* [SUPPLIED MATERIAL]
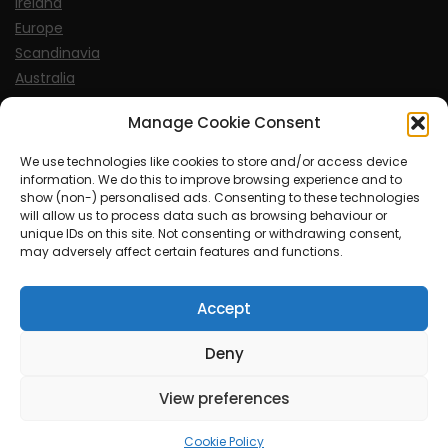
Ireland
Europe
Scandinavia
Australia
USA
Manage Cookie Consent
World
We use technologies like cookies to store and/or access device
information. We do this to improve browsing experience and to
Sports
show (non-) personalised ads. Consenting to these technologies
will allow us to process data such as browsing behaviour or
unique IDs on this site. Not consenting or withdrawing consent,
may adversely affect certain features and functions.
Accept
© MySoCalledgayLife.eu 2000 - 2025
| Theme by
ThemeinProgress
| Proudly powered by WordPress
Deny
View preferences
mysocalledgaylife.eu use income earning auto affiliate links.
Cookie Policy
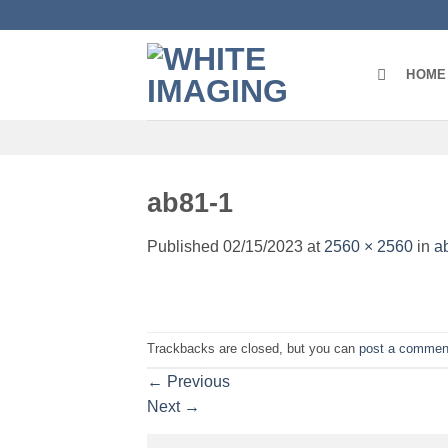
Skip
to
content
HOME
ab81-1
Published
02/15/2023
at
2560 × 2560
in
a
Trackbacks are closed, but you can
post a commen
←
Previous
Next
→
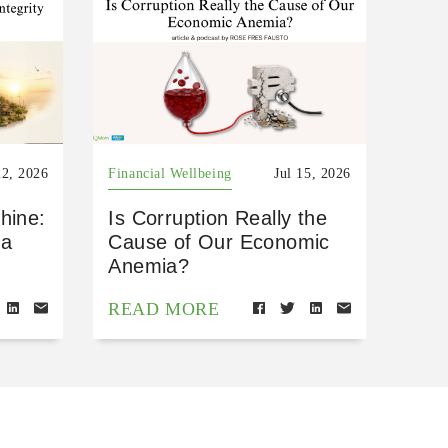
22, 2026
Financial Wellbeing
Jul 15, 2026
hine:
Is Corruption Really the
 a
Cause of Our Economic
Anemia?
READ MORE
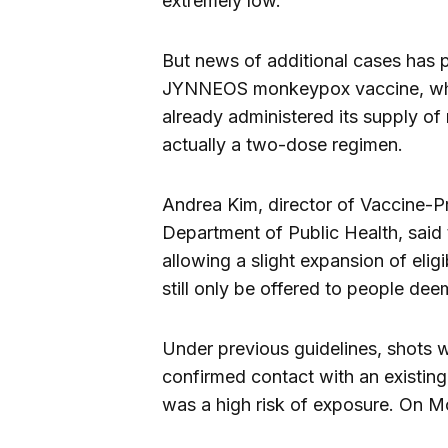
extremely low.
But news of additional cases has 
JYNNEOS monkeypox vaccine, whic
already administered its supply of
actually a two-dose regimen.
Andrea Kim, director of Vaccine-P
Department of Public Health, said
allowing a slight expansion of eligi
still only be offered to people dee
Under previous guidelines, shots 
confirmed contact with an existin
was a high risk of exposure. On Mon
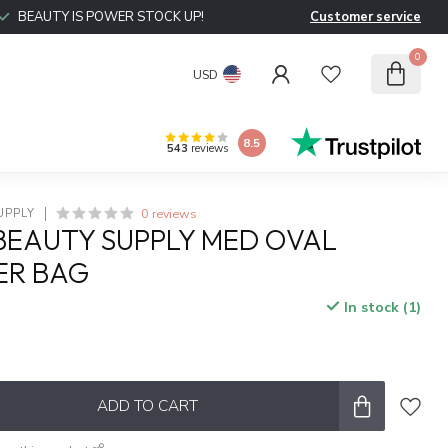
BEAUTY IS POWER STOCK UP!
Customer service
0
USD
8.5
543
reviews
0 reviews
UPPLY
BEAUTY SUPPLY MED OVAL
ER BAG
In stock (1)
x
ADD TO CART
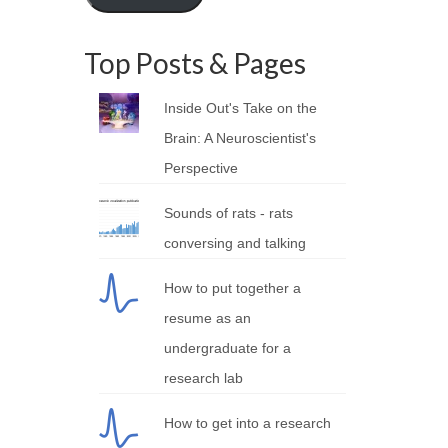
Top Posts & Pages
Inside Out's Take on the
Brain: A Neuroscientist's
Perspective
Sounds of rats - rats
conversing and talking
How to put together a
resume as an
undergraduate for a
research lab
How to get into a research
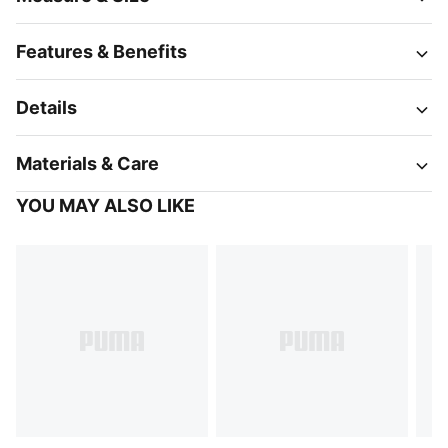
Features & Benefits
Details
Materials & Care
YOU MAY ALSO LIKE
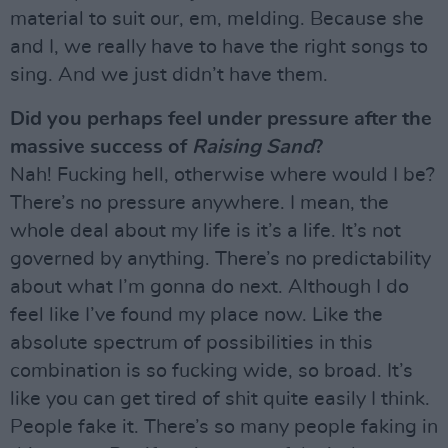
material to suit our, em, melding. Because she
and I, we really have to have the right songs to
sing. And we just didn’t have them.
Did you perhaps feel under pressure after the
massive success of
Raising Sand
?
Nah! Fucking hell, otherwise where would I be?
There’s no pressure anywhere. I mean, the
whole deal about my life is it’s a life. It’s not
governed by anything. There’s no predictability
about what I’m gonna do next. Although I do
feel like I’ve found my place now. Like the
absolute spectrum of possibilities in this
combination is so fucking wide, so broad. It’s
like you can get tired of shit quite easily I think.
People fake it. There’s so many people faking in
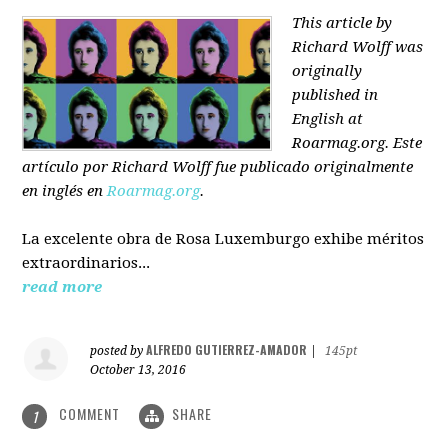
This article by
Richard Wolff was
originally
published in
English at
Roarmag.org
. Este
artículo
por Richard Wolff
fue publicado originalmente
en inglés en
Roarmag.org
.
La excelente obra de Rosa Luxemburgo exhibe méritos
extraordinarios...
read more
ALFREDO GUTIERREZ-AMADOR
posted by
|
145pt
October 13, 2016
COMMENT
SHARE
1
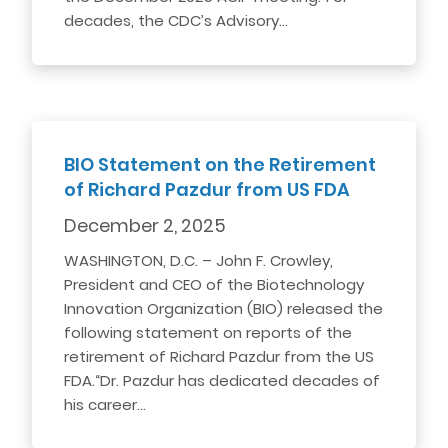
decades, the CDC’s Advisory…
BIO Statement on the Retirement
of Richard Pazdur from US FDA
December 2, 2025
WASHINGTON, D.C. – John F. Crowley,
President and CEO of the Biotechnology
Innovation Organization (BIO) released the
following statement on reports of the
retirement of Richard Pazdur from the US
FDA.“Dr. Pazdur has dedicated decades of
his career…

* * *

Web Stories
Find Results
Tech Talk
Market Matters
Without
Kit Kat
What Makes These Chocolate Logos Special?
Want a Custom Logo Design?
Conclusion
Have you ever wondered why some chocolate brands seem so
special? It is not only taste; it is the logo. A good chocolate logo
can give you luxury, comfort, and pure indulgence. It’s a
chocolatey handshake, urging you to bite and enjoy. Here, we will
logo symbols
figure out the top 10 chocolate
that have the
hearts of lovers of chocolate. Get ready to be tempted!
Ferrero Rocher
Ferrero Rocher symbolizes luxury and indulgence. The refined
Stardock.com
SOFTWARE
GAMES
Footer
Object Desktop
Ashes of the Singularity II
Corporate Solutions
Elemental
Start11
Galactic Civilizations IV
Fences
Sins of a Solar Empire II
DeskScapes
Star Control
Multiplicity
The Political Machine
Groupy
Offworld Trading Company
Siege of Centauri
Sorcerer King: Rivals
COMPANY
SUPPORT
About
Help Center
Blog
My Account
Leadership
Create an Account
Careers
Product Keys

---

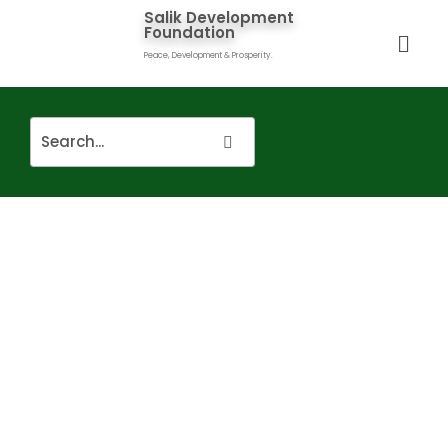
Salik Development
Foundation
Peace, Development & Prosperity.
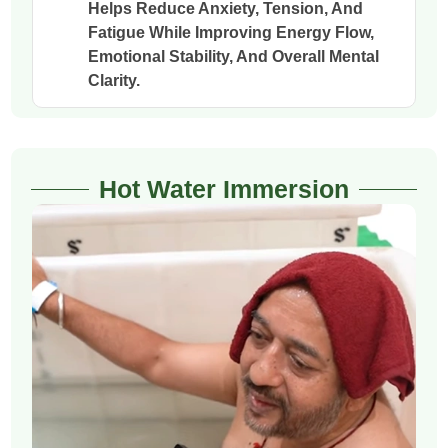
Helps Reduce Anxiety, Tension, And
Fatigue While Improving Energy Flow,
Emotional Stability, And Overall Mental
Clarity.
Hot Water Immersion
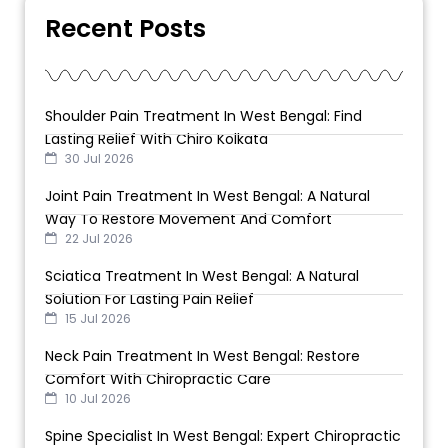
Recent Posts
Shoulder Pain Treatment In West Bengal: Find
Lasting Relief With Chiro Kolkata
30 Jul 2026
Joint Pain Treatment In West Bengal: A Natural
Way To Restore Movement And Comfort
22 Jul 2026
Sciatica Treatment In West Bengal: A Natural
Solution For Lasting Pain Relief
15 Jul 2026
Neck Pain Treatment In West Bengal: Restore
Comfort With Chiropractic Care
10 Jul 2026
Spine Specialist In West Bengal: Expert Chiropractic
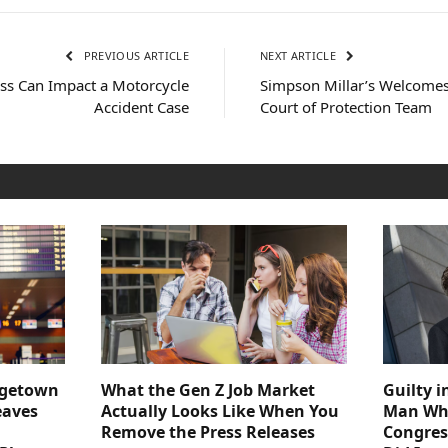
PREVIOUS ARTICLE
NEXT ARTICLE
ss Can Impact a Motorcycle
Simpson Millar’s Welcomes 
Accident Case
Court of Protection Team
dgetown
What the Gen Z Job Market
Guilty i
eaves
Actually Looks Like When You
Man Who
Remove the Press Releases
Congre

* [WORK INSTRUCTIONS] Scan the listing above, and wherever a line holds the word "research", copy it.

* [RESULT FOR THIS EXERCISE]
research lab
How to get into a research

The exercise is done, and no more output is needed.